Belonging or not belonging are like leitmotifs for innumerable situations throughout a person’s lifetime. Feeling you belong can be deeply satisfying, while not belonging can be horribly painful. The desire to fit in and belong can become a process of interloping. Webster’s Dictionary of 1828 defines interloping as an action that is “Interfering wrongfully.” More recently the on-line Free Dictionary aligns it with personal desire; ” One that intrudes in a place, situation, or activity”. I took it to mean as a situation where one is not wanted or is considered not to belong.

Inherent in these definitions is a moral axiom that interloping is bad. Trying to fit in has an air of subtle dishonesty from the start because you want to get or be something that is not yours to have as your right. Interloping is familiar to anyone who navigates a variety of social situations and attempts to acquire social acceptance and equity. It is often acted out in contested scenarios involving class, race, and gender. In this series I wanted to explore through visual tableau and metaphor the different emotional spaces that may occur when we are trying to fit in, and about to be unmasked as interlopers.

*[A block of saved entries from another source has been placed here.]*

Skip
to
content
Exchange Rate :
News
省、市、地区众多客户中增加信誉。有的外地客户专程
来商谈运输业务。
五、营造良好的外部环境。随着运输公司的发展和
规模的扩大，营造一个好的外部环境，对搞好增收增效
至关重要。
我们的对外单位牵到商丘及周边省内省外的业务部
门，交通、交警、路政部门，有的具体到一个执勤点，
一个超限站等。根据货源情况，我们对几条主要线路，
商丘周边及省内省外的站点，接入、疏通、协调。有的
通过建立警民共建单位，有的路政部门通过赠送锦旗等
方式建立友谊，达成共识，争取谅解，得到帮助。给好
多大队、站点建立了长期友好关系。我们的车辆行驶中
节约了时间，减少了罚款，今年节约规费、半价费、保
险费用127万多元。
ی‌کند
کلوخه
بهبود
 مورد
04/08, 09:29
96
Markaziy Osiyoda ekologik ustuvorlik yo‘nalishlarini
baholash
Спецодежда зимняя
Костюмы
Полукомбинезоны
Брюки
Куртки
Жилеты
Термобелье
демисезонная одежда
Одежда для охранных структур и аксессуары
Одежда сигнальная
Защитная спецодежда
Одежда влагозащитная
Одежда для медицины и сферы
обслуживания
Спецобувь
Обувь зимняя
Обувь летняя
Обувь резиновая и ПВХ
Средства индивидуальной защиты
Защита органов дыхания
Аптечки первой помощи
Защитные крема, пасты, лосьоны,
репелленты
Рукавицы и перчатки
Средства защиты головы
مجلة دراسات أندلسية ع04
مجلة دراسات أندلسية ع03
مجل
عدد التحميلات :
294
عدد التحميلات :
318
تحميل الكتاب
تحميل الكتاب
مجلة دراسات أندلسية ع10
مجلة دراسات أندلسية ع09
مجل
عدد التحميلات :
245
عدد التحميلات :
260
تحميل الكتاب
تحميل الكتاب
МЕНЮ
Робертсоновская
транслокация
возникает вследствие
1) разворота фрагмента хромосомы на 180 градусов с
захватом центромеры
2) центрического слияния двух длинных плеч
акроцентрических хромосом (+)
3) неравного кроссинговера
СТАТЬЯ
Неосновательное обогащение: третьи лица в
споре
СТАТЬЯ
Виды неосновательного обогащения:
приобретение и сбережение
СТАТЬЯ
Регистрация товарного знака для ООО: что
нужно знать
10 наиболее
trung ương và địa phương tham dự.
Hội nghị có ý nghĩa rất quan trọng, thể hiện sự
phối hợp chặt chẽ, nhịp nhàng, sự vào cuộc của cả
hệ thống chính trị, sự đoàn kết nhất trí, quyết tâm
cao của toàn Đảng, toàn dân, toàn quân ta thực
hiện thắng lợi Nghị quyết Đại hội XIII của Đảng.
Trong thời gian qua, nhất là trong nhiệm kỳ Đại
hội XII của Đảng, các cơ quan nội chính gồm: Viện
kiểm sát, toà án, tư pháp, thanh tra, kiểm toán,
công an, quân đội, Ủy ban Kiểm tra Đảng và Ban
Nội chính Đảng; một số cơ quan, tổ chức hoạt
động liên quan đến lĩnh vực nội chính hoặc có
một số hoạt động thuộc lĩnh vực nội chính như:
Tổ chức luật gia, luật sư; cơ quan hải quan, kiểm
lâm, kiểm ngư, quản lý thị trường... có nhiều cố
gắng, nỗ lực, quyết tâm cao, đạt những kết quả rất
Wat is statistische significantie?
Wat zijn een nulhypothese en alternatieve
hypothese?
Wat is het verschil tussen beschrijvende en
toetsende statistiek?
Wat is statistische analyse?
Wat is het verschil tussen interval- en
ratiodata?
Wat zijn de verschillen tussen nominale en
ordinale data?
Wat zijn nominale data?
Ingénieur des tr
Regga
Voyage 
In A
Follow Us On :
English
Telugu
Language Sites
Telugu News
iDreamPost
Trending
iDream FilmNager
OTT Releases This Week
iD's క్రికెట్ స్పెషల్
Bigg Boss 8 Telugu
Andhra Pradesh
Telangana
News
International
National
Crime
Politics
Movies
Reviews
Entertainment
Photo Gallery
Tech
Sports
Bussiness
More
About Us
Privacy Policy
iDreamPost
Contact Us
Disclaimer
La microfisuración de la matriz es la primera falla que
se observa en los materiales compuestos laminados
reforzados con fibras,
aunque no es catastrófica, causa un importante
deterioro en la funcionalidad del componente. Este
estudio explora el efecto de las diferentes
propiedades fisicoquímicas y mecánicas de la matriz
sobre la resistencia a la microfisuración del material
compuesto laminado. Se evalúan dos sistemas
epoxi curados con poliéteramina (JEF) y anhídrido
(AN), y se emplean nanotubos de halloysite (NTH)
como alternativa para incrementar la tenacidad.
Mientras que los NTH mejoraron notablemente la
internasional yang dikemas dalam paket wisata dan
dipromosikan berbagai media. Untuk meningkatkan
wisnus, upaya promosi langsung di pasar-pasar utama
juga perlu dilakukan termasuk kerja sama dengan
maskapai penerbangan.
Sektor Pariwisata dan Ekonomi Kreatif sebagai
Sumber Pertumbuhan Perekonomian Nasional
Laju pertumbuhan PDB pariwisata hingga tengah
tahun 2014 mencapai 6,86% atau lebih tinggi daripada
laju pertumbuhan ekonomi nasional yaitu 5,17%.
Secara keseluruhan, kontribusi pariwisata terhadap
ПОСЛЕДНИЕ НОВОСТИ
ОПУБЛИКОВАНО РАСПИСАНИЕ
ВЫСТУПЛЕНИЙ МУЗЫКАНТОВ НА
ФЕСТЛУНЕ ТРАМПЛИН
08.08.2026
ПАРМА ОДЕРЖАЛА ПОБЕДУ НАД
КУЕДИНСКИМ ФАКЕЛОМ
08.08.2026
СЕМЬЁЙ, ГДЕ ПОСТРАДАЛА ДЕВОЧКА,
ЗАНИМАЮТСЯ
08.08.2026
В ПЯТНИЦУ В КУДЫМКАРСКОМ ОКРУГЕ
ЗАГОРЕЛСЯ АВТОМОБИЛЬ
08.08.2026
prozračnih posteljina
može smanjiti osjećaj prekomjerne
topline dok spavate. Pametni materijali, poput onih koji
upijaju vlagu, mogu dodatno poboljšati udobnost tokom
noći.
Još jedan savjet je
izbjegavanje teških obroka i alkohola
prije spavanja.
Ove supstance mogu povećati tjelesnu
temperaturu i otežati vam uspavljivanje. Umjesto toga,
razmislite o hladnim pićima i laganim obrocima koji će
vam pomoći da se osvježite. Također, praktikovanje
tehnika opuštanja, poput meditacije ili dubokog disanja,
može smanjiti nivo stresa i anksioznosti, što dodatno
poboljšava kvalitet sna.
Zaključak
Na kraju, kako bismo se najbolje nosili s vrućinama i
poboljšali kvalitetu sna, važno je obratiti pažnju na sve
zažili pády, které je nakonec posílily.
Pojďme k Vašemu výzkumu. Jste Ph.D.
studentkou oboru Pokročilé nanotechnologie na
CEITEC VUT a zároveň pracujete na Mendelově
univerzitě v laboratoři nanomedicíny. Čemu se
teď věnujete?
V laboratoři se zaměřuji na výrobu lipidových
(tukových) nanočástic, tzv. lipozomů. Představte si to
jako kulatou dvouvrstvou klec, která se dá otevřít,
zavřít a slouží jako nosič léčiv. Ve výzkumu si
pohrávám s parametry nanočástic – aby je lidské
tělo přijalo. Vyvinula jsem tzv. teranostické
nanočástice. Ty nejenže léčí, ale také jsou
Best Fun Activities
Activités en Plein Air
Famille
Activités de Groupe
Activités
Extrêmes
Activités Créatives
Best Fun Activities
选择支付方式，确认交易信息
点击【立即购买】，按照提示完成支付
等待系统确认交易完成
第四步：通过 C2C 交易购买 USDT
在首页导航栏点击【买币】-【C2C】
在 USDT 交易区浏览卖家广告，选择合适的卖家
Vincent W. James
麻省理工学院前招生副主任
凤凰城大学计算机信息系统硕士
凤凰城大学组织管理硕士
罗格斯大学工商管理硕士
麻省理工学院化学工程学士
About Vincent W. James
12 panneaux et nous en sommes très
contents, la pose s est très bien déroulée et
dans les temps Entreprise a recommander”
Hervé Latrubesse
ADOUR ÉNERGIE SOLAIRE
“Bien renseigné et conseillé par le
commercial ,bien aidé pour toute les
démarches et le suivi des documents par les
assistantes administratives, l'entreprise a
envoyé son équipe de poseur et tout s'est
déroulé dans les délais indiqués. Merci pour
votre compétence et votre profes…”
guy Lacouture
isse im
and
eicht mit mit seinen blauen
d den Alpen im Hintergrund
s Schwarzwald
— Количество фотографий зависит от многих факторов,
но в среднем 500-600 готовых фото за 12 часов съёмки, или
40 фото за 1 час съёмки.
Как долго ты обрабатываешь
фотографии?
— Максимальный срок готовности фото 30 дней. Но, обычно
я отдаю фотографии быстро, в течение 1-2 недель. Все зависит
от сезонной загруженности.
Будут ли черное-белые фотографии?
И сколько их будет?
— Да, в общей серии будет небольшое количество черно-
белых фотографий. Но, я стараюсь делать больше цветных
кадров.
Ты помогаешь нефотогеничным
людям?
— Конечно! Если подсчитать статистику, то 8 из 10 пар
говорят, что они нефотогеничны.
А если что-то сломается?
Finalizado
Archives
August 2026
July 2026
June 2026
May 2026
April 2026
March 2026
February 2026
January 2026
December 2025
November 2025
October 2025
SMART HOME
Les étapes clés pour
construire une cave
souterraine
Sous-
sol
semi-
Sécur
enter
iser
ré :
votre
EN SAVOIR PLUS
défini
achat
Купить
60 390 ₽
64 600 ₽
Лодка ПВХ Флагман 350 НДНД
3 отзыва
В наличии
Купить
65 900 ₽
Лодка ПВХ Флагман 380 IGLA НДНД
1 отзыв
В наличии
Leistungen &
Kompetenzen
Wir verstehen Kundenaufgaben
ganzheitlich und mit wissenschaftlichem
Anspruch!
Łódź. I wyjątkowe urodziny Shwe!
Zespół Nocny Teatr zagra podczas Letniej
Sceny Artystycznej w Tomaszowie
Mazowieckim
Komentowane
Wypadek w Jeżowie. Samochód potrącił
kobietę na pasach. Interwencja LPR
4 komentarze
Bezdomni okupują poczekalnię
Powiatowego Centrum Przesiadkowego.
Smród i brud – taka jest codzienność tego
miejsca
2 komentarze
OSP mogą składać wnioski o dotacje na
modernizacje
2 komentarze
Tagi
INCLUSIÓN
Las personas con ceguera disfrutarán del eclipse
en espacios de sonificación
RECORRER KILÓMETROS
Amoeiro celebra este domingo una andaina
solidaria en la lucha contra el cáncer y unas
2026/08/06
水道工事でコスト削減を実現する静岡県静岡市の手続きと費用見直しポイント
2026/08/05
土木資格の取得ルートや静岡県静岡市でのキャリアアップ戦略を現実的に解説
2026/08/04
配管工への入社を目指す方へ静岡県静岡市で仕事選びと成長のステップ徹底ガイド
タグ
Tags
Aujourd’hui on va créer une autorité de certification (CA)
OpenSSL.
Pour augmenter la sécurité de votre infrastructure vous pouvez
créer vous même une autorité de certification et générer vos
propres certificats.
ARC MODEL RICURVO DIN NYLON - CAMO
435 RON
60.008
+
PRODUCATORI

I look to myself as the example. I work as an artist that is generally viewed as an creative profession but is associated with low income and sometimes dubious social value. I also work as a professional arts administrator who raises money from wealthy private individuals, grants makers, business leaders and government officials. I’ve been an Artistic Director of an arts center providing opportunities for many artists. I am a widely published arts writer reviewing artist exhibitions and commenting on culture in general. So I begin with a set of complicated identities, requiring a skillful balancing act to know which hat to wear in any given situation. I wield some influence and belong in some social situations. But I may have less or none in others yet am still seeking to fit in. During the course of a day I meet artists of all ethnicities and disciplines; wealthy art collectors for either personal or organizational fund raising; teachers from impoverished school systems; philanthropic foundation directors who think of me as a supplicant; international government officials who want to do projects in the United States and think I am a conduit for their objectives; museum curators who look at my art work and judge it; and I filter countless email’s that require different responses fitting the persona I have established with the sender of the email. I find myself attempting to produce the correct persona for each social situation that creates a temporary bond of identification. When the bond begins to wear off, it is time to exit the situation or be exposed as inauthentic, an intruder, worst of all, an interloper. While it widely assumed that artists are free spirits, I believe the most successful are consummate and deliberate shape shifters, able to fit into many social situations long enough to get what they want. That to me is the quintessential interloper, involved in a relentless survival game having to move about a series of situations calling for different persona and strategies. If they are discovered then it’s game over, credibility gone, and they no longer belong, cast out.​

The Interloping series evoke the moment just before discovery might occur. This is a charged moment. The question lingers whether the interloper can gets in or out in time without being revealed as an intruder. Each image sets up a pictorial tableau, staged in ornate, golden hued rooms where the frozen moment hovers, waiting for what comes next. Almost all of these rooms were photographs of the installations from the Thorne Miniature Collection at the Art Institute of Chicago and the Phoenix Fine Art Museum. The people who I have photo-montaged into these fictive backdrops, much like the Wild Kingdom series, are actors within stages who become the protagonists of the visual psycho- dramas comprising the Interloping series.